■ Requirement ■
Using the data below, show every line where the word "pixels" occurs.

■ Dataset extract ■

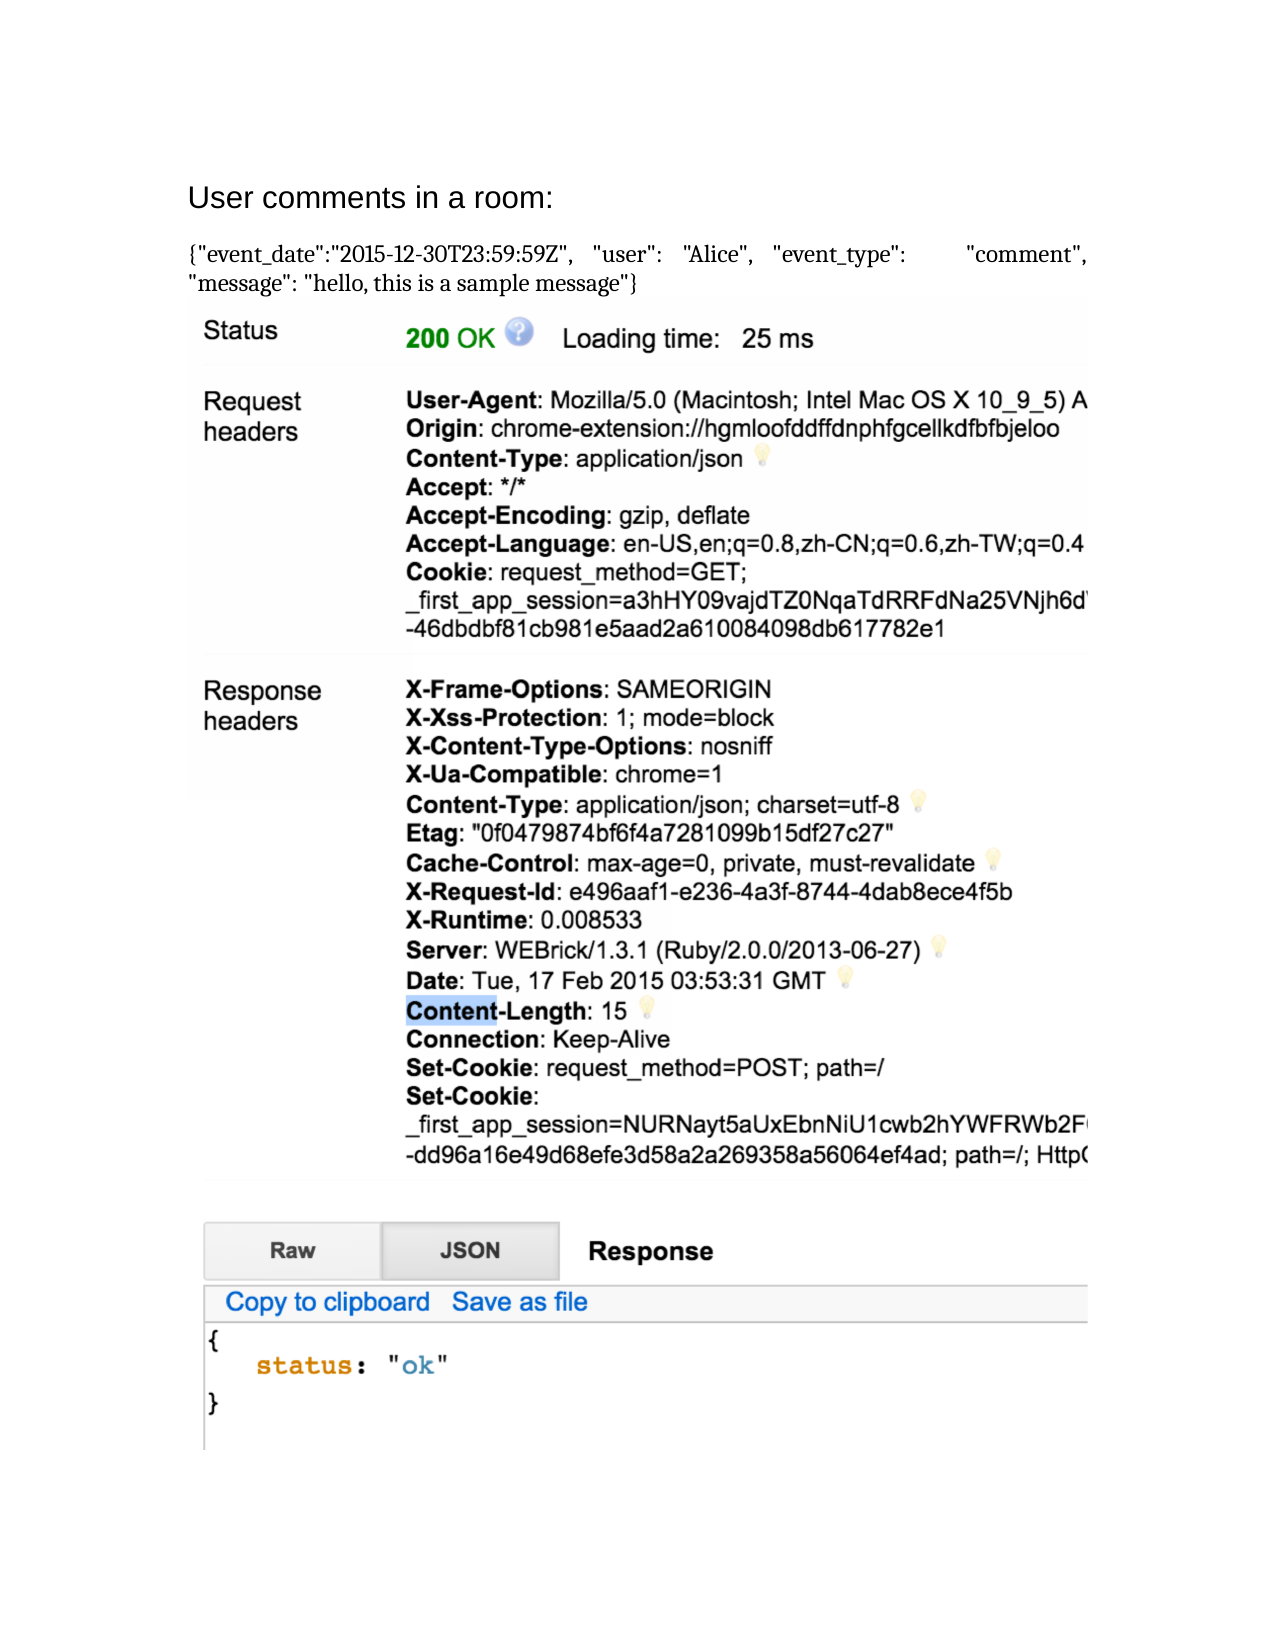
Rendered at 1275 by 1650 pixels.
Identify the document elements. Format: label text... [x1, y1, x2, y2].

picture [187, 297, 1088, 1450]
text User comments in a room: [187, 179, 1087, 215]
text {"event_date":"2015-12-30T23:59:59Z", "user": "Alice", "event_type": "comment", "message": "hello, this is a sample message"} [187, 240, 1087, 297]
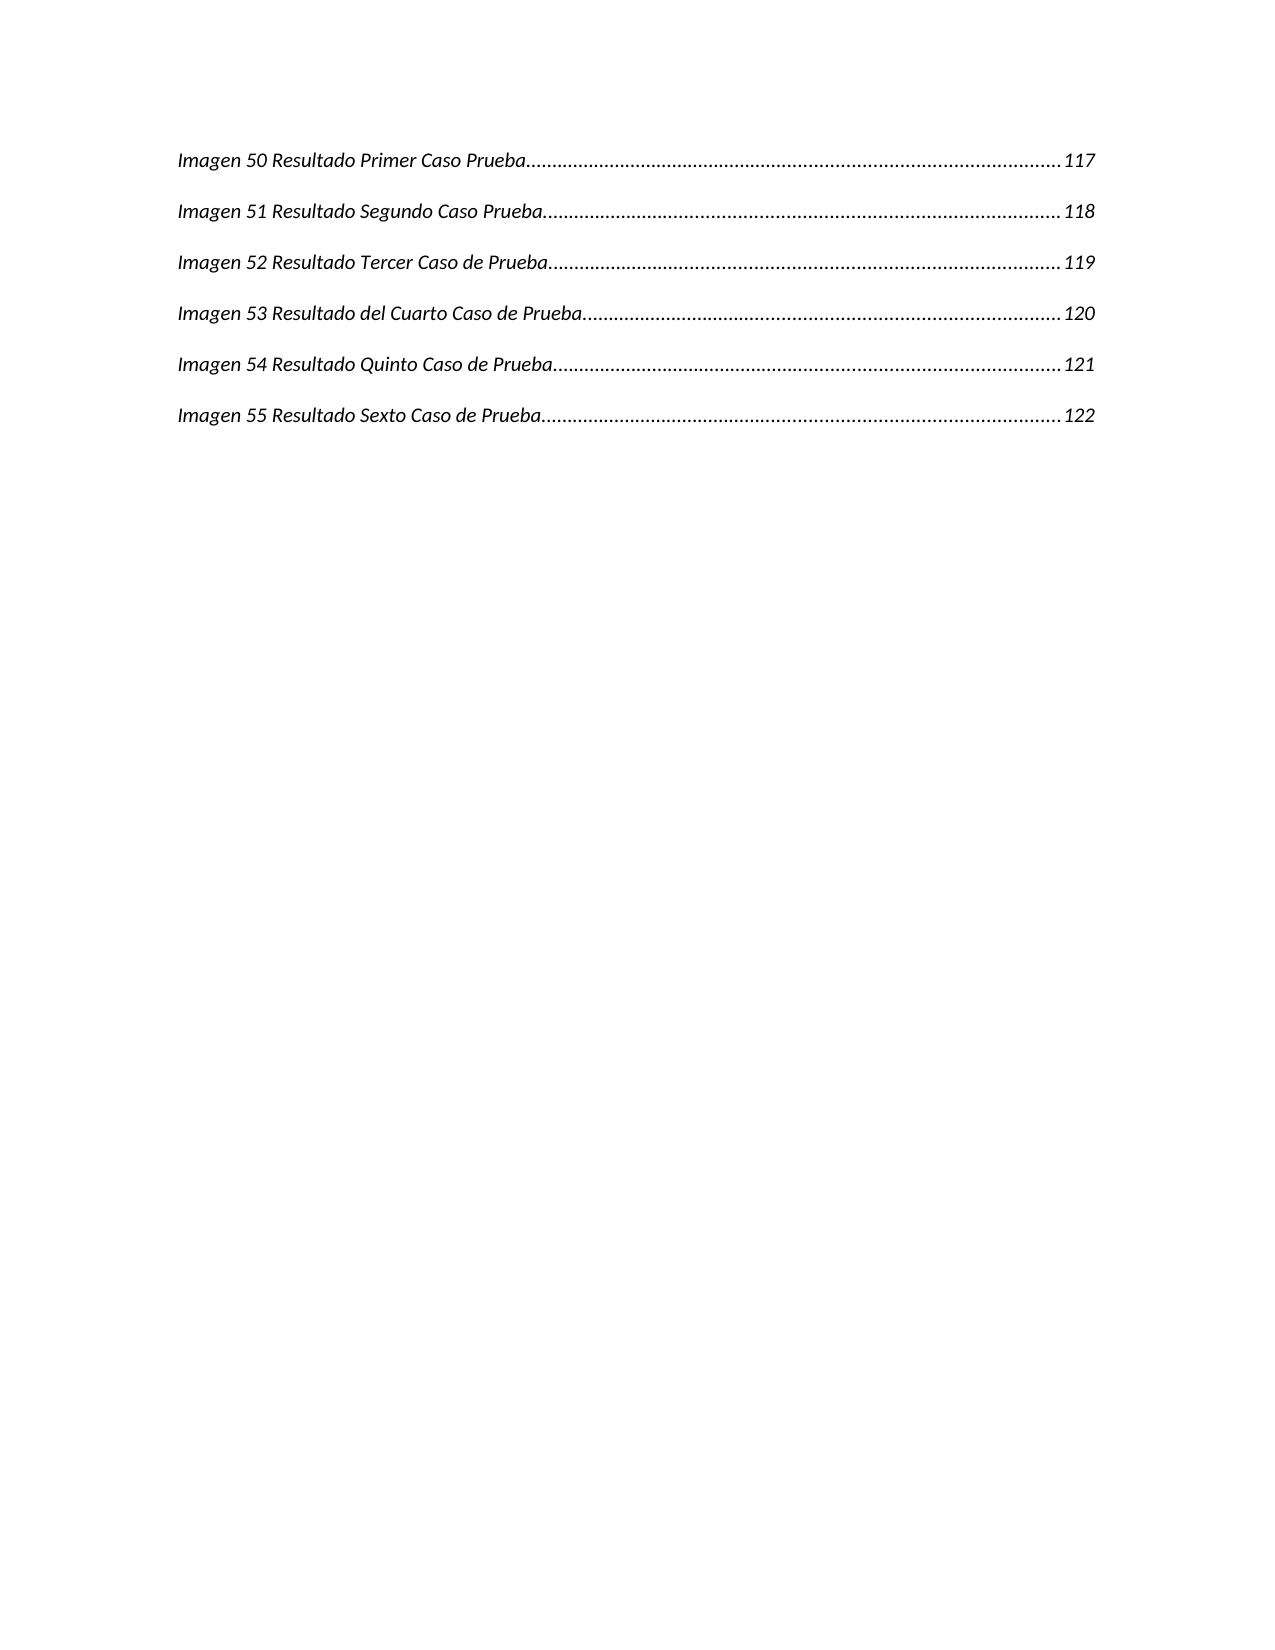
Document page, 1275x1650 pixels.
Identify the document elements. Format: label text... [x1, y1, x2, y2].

text Imagen 52 Resultado Tercer Caso de Prueba. 119 [177, 249, 1098, 275]
text Imagen 51 Resultado Segundo Caso Prueba. 118 [177, 198, 1098, 224]
text Imagen 50 Resultado Primer Caso Prueba. 117 [177, 148, 1098, 173]
text Imagen 53 Resultado del Cuarto Caso de Prueba. 120 [177, 300, 1098, 326]
text Imagen 54 Resultado Quinto Caso de Prueba. 121 [177, 351, 1098, 376]
text Imagen 55 Resultado Sexto Caso de Prueba. 122 [177, 402, 1098, 427]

■ Task answer ■
Rendered at 1275 by 1650 pixels.
Document page, 1275x1650 pixels.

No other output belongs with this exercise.